Tenuto conto dell’importanza storica dei fatti che lo determinano, l’attuale riflusso del proletariato, benché non rimetta in causa il corso storico, la prospettiva generale agli scontri fra le classi, si presenta come ben più profondo di quello che aveva accompagnato la sconfitta del 1981 in Polonia. Ciò detto, noi non ne possiamo prevedere né l’ampiezza reale, né la durata. In particolare, il ritmo di sprofondamento del capitalismo occidentale - di cui si può percepire attualmente un’accelerazione con la prospettiva di una nuova recessione aperta - va a costituire un fattore determinante del momento in cui il proletariato potrà riprendere la sua marcia verso la coscienza rivoluzionaria. Rovesciando le illusioni sul “raddrizzamento” dell’economia mondiale, mettendo a nudo la menzogna che presenta il capitalismo “liberale” come una soluzione al fallimento del preteso “socialismo”, svelando il fallimento storico dell’insieme del modo di produzione capitalista, e non solamente delle sue incarnazioni staliniste, l’intensificazione della crisi capitalista spingerà il proletariato a volgersi di nuovo verso la prospettiva di un’altra società, a iscrivere in maniera crescente le sue lotte in questa prospettiva.

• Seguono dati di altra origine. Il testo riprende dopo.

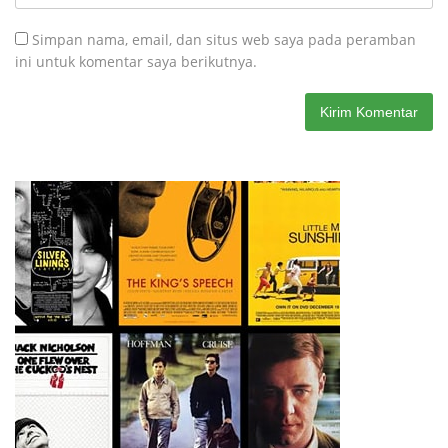
Simpan nama, email, dan situs web saya pada peramban
ini untuk komentar saya berikutnya.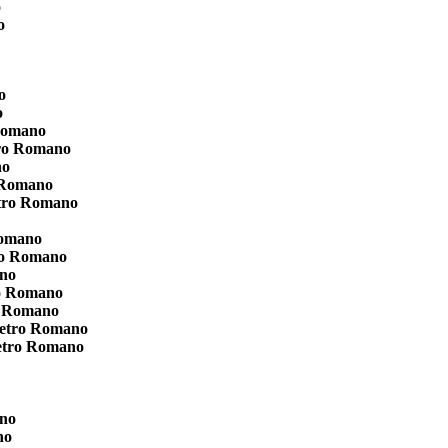
o
o
o
o
 Romano
tro Romano
no
 Romano
etro Romano
Romano
ro Romano
ano
ro Romano
o Romano
ietro Romano
ietro Romano
ano
no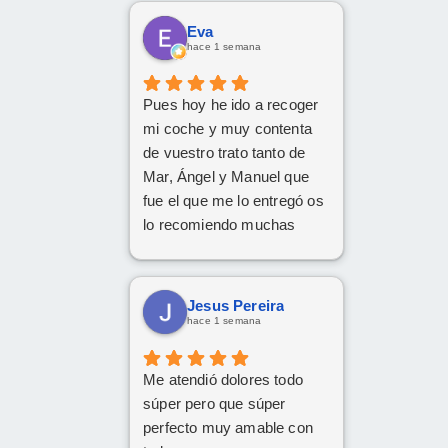
Eva
hace 1 semana
Pues hoy he ido a recoger
mi coche y muy contenta
de vuestro trato tanto de
Mar, Ángel y Manuel que
fue el que me lo entregó os
lo recomiendo muchas
Gracias
Jesus Pereira
hace 1 semana
Me atendió dolores todo
súper pero que súper
perfecto muy amable con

Come la CCI scriveva già dopo la sconfitta del 1981 in Polonia, la crisi capitalista resta il migliore alleato del proletariato.
C.C.I. 5/10/1989
1. Il fatto che in un certo numero di paesi dell’est esistano parecchi partiti non cambia evidentemente niente alla realtà che è il partito stalinista a detenere la totalità del potere, essendo gli altri partiti solo delle appendici.

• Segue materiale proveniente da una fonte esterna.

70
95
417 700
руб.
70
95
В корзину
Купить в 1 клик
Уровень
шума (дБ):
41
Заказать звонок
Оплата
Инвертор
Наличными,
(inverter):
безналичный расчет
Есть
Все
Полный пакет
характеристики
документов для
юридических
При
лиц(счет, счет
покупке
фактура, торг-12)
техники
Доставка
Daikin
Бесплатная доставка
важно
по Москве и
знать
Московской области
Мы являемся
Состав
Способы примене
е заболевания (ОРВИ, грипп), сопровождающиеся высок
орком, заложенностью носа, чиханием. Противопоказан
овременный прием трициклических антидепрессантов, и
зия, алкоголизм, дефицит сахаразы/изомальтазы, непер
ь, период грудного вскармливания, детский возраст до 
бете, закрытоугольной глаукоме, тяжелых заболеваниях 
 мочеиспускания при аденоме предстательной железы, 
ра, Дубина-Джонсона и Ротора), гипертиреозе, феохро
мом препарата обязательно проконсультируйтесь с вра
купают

2. Così, in seno alla direzione del partito in Polonia alcuni si richiamano alla “Socialdemocrazia”, nell’ufficio politico del partito ungherese si trova un certo Imre Poszgay, candidato designato all’elezione presidenziale prevista nel 1990, che dichiara che “è impossibile riformare la pratica comunista esistente attualmente in Unione Sovietica e nell’Europa dell’est... Questo sistema deve essere liquidato”. Allo stesso modo, il membro dell’apparato di partito Eltsin, vecchio capo del PC di Mosca, dichiara agli Americani che l’URSS deve imparare dagli Stati Uniti, e Mazowiecki, nel suo discorso di investitura, non parla una sola volta di “socialismo”.